EXCERPT TO READ
Unified dashboards for logs and metrics
Pre-configured datasources and dashboards
Real-time monitoring and alerting
Default credentials: admin/admin

Tech Stack

Layer	Technology	Purpose
Collector	Go	High-performance concurrent log ingestion
Streaming	Apache Kafka 7.9.4	Durable message queue with ordering guarantees
Processing	Python + confluent-kafka	Stream processing with rich ecosystem
Search	Elasticsearch 8.19.5	Full-text indexing and log analytics
Archive	MinIO	S3-compatible object storage
Metrics	Prometheus	Time-series metrics collection
Visualization	Grafana	Dashboards and alerting
Orchestration	Docker Compose	Container orchestration

Data Schema

Example structured log event:

{
  "timestamp": "2025-10-30T12:34:56.789Z",
  "service": "webapp-frontend",
  "level": "INFO",
  "message": "User logged in successfully",
  "trace_id": "trace-abc123",
  "request_id": "req-xyz789",
  "host": "app-node-1",
  "payload": {
    "user_id": "user-9876",
    "ip_address": "8.8.8.8",
    "user_agent": "Mozilla/5.0 (Windows NT 10.0; Win64; x64) Chrome/108.0.0.0"
  },
  "labels": {
    "env": "production",
    "region": "ap-south-1"
  }
}

Getting Started

Prerequisites

Docker and Docker Compose
Ports available: 2181, 3000, 8001, 8002, 8080, 8081, 9000, 9001, 9090, 9092, 9200

Quick Start

Clone the repository

git clone https://github.com/GauthamKrM/distributed-log-pipeline
cd distributed-log-pipeline

Start the pipeline

docker-compose up -d

Verify services are running

docker-compose ps

Send test logs to collector

curl -X POST http://localhost:8081/logs \
  -H "Content-Type: application/json" \
  -d '{
    "service": "test-app",
    "level": "INFO",
    "message": "Test log message",
    "timestamp": "2025-10-30T12:00:00Z"
  }'

Access dashboards

Grafana: http://localhost:3000 (admin/admin)

PROBLEMS TO WORK ON
1. Put the sentence "Verify services are running" from the log pipeline text into Spanish.
2. From the log pipeline text, quote the passage starting at "Send test logs" and ending at "Grafana: http://localhost:3000 (admin/admin)".
3. According to the log pipeline text, what technology is used in the Search layer?

Stored data

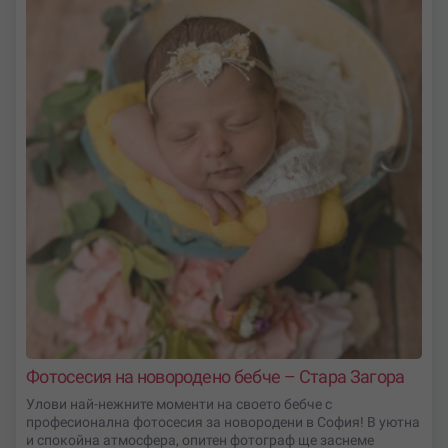
Фотосесия на новородено бебче – Стара Загора
Улови най-нежните моменти на своето бебче с
професионална фотосесия за новородени в София! В уютна
и спокойна атмосфера, опитен фотограф ще заснеме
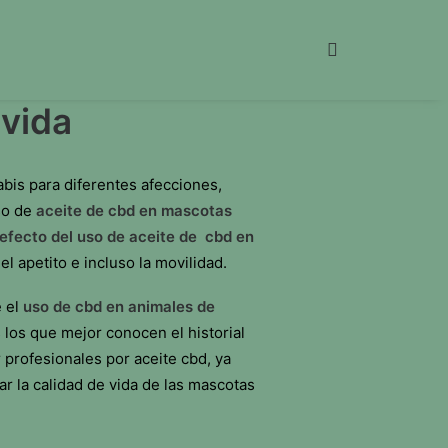
 vida
bis para diferentes afecciones,
so de
aceite de cbd en mascotas
efecto del uso de aceite de cbd en
l apetito e incluso la movilidad.
e el
uso de cbd en animales de
 los que mejor conocen el historial
 profesionales por aceite cbd, ya
ar la calidad de vida de las mascotas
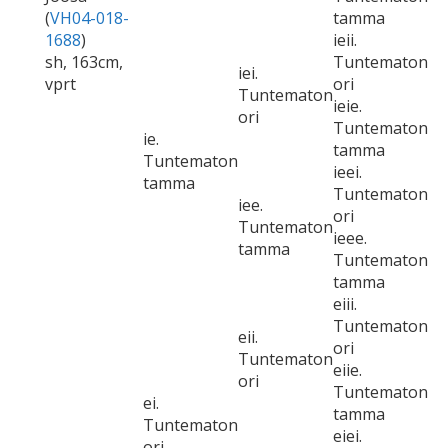
(
VH04-018-
tamma
1688
)
ieii.
sh, 163cm,
Tuntematon
iei.
vprt
ori
Tuntematon
ieie.
ori
Tuntematon
ie.
tamma
Tuntematon
ieei.
tamma
Tuntematon
iee.
ori
Tuntematon
ieee.
tamma
Tuntematon
tamma
eiii.
Tuntematon
eii.
ori
Tuntematon
eiie.
ori
Tuntematon
ei.
tamma
Tuntematon
eiei.
ori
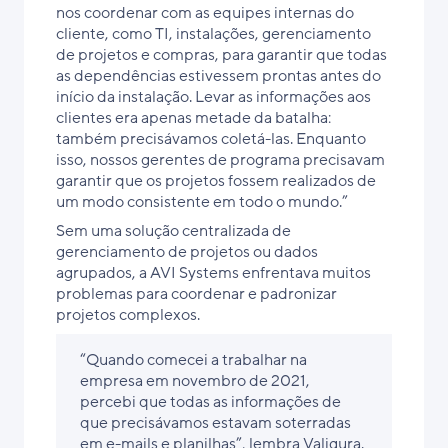
nos coordenar com as equipes internas do
cliente, como TI, instalações, gerenciamento
de projetos e compras, para garantir que todas
as dependências estivessem prontas antes do
início da instalação. Levar as informações aos
clientes era apenas metade da batalha:
também precisávamos coletá-las. Enquanto
isso, nossos gerentes de programa precisavam
garantir que os projetos fossem realizados de
um modo consistente em todo o mundo.”
Sem uma solução centralizada de
gerenciamento de projetos ou dados
agrupados, a AVI Systems enfrentava muitos
problemas para coordenar e padronizar
projetos complexos.
“Quando comecei a trabalhar na
empresa em novembro de 2021,
percebi que todas as informações de
que precisávamos estavam soterradas
em e-mails e planilhas”, lembra Valigura.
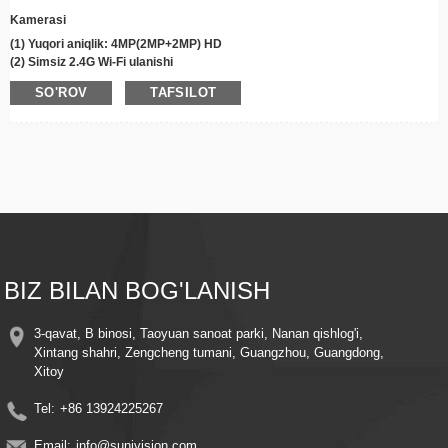
Kamerasi
(1) Yuqori aniqlik: 4MP(2MP+2MP) HD
(2) Simsiz 2.4G Wi-Fi ulanishi
(3) 355° Panorama, 90° Nishab aylanish
SO'ROV
TAFSILOT
(4)
Infraqizil/
Rangli tungi ko'rish
(5) Ikki tomonlama ovozni tozalash
(6) Harakatni aniqlash signali va avtomatik kuzatuv
(7) Bulutli saqlashni qo'llab-quvvatlash/Maks
256
G TF kartani saqlash
(8) Masofadan ko'rish va boshqarish
(9) Oson o'rnatish
(10) Ikki linzali Ikkita ekran
(11) Suniseepro ilovasi
BIZ BILAN BOG'LANISH
3-qavat, B binosi, Taoyuan sanoat parki, Nanan qishlog'i,
Xintang shahri, Zengcheng tumani, Guangzhou, Guangdong,
Xitoy
Tel:
+86 13924225267
Email:
info@sunivision.com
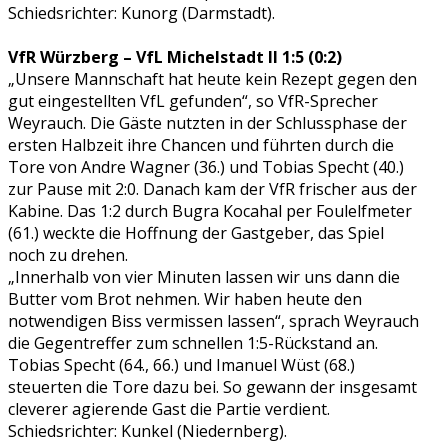
Schiedsrichter: Kunorg (Darmstadt).
VfR Würzberg – VfL Michelstadt II 1:5 (0:2)
„Unsere Mannschaft hat heute kein Rezept gegen den
gut eingestellten VfL gefunden“, so VfR-Sprecher
Weyrauch. Die Gäste nutzten in der Schlussphase der
ersten Halbzeit ihre Chancen und führten durch die
Tore von Andre Wagner (36.) und Tobias Specht (40.)
zur Pause mit 2:0. Danach kam der VfR frischer aus der
Kabine. Das 1:2 durch Bugra Kocahal per Foulelfmeter
(61.) weckte die Hoffnung der Gastgeber, das Spiel
noch zu drehen.
„Innerhalb von vier Minuten lassen wir uns dann die
Butter vom Brot nehmen. Wir haben heute den
notwendigen Biss vermissen lassen“, sprach Weyrauch
die Gegentreffer zum schnellen 1:5-Rückstand an.
Tobias Specht (64., 66.) und Imanuel Wüst (68.)
steuerten die Tore dazu bei. So gewann der insgesamt
cleverer agierende Gast die Partie verdient.
Schiedsrichter: Kunkel (Niedernberg).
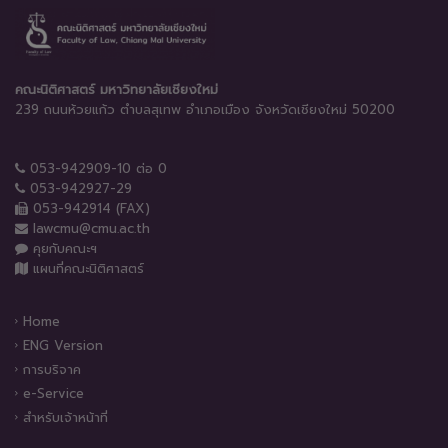
คณะนิติศาสตร์ มหาวิทยาลัยเชียงใหม่
239 ถนนห้วยแก้ว ตำบลสุเทพ อำเภอเมือง จังหวัดเชียงใหม่ 50200
053-942909-10 ต่อ 0
053-942927-29
053-942914 (FAX)
lawcmu@cmu.ac.th
คุยกับคณะฯ
แผนที่คณะนิติศาสตร์
Home
ENG Version
การบริจาค
e-Service
สำหรับเจ้าหน้าที่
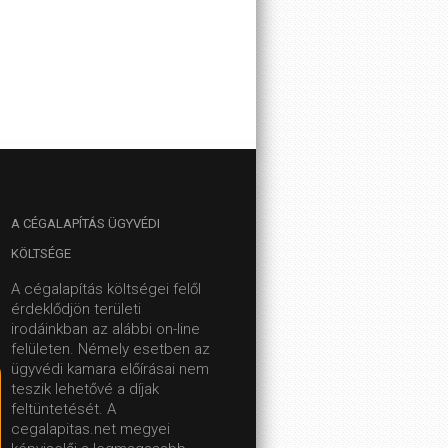
A
CÉGALAPÍTÁS ÜGYVÉDI
KÖLTSÉGE
A cégalapítás költségei felől
érdeklődjön területi
irodáinkban az alábbi on-line
felületen.
Némely esetben az
ügyvédi kamara előírásai nem
teszik lehetővé a díjak
feltüntetését. A
cegalapitas.net megyei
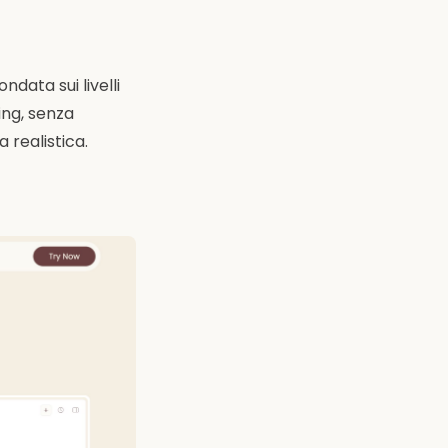
ndata sui livelli
ing, senza
 realistica.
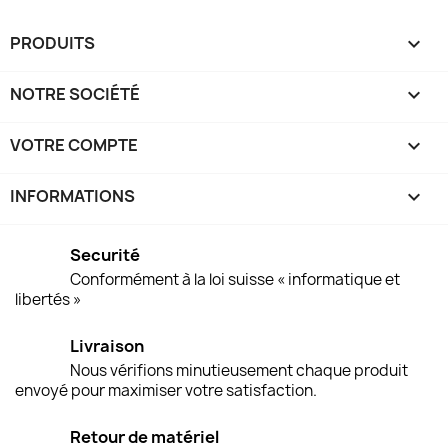
PRODUITS

NOTRE SOCIÉTÉ

VOTRE COMPTE

INFORMATIONS
keyboard_arrow_down
Securité
Conformément à la loi suisse « informatique et
libertés »
Livraison
Nous vérifions minutieusement chaque produit
envoyé pour maximiser votre satisfaction.
Retour de matériel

ANSWERS TO THE EXERCISES
1. Verifica que los servicios estén en ejecución.

2.
Send test logs to collector

curl -X POST http://localhost:8081/logs \
  -H "Content-Type: application/json" \
  -d '{
    "service": "test-app",
    "level": "INFO",
    "message": "Test log message",
    "timestamp": "2025-10-30T12:00:00Z"
  }'

Access dashboards

Grafana: http://localhost:3000 (admin/admin)

3. Elasticsearch 8.19.5